Salgın, Dijitalleşme ve Çıkarılacak Dört Ders 

Yanal Hareketleri Anlamak*: Çevrimiçi dünyada, saldırganlar öncelikle düşük değeri ve zayıf koruma kalkanı olan hedefleri seçiyor ve bu hedeflerdeki zafiyetlerinden faydalanarak ve daha üst katmanlara yayılarak daha değerli varlıkları elde etmeyi hedefliyorlar. Peki saldırganlar neden bu tarz bir yol izlemeyi seçiyor? Ağların tüm uç noktalarına kadar koruma sağlamak çok kolay değil. Bu nedenle, bir saldırgan öncelikle görece zayıf güvenlik kalkanına sahip bir konum ya da hesap bularak faaliyete geçiyor. Bir ağ geniş olmasına rağmen, düşünüldüğünün aksine bir yerden başka bir yere ulaşmak için çok fazla yanal hareket taktiğini uygulamayı gerektirmiyor. Bu çerçevede, sosyal ağların, çevrimiçi dünyasında "yanal hareket" aslında bir saldırganın cephanesinde olabilecek en iyi araçlardan bir tanesi olarak karşımıza çıkıyor. Bu nedenle, siber saldırılarla mücadelede, kötü amaçlı yanal hareketleri engellemek ve izlemek siber güvenliğin sağlanmasında önemli bir adım olabilir.

“Hastalığı” Tespit Etmek, Çerçevelemek ve Önüne Geçmek: Siber saldırıları yeni tip koronavirüs ile ilişkilendirecek olursak, salgına karşı mücadelede neden ülkelerin yapmış olduğu test sayısının önemli olduğunu anlamak önemli. Ülkeler aslında agresif test yapma yöntemine başvurarak hastalığın gerçekte nerede olduğunu görebiliyor ve önüne geçebiliyor. Gerçek dünya ile dijital ortam bu hususta benzeşiyor.
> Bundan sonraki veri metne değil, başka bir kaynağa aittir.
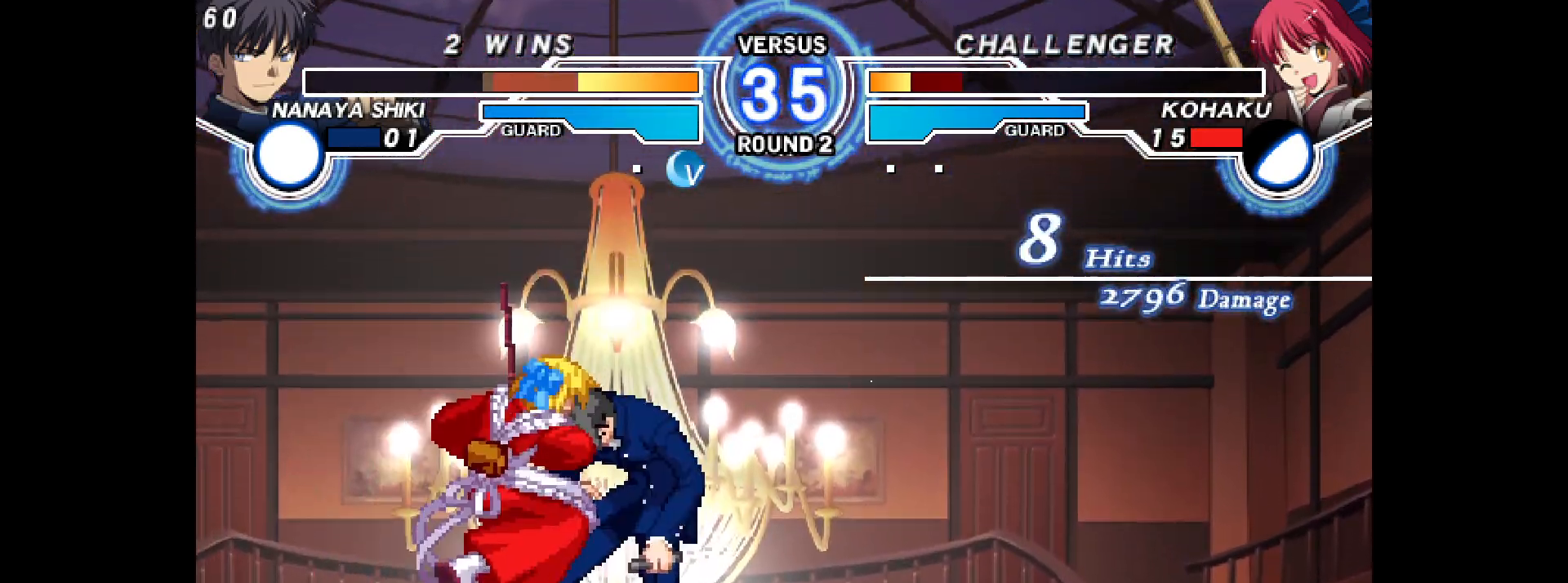
{"dt_ms": 500, "buttons": [], "events": []}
Dijital ortamda da “enfeksiyonun” ve “anomalilerin” hangi bölgelerde olduğunu bilmek anında onlarla müdahale edebilmemiz için çok büyük bir önem taşıyor. Gerçek dünyadaki hastalıklar için temas izleme yöntemini kullanıyoruz. Bir kişinin testinin pozitif çıkması ile hemen etrafında olan kişilerin tespiti ve virüsün onlara bulaşıp bulaşmadığı salgının kontrol altına alınabilmesi için önem taşıyor. Fakat bu kural dijital ortamda çok daha farklı ve zor bir şekilde işliyor. Bunun nedeni ise, bilgisayarların bir ağ üzerinde çok farklı ve değişebilen yönlerde iletişim kurması. Bunu bir insanın her gün bir şehirden başka bir şehre uçması gibi düşünebiliriz. Çevrimiçi bir krizde, “bu hastalık buraya nasıl bulaştı ve bundan sonra nereye gidiyor?” sorusuna bulabileceğimiz basit bir cevap yok. Bu cevabı bulabilmek adına, güvenlik ekiplerinin bir saldırının çok öncesinde bir ağı haritalaması ve kuruluşun tüm erişim yolları ile normal bilgi akışının şemasını anlaması gerekiyor. Dijital dünyada bir davranışı analiz etmek kolay değil fakat insan düşüncesine meydan okuyabilen ve bu gibi soruların cevaplarını daha iyi analiz edebilmek için kullanılacak otomasyon ve algoritmalar geliştirilmeye devam ediyor. 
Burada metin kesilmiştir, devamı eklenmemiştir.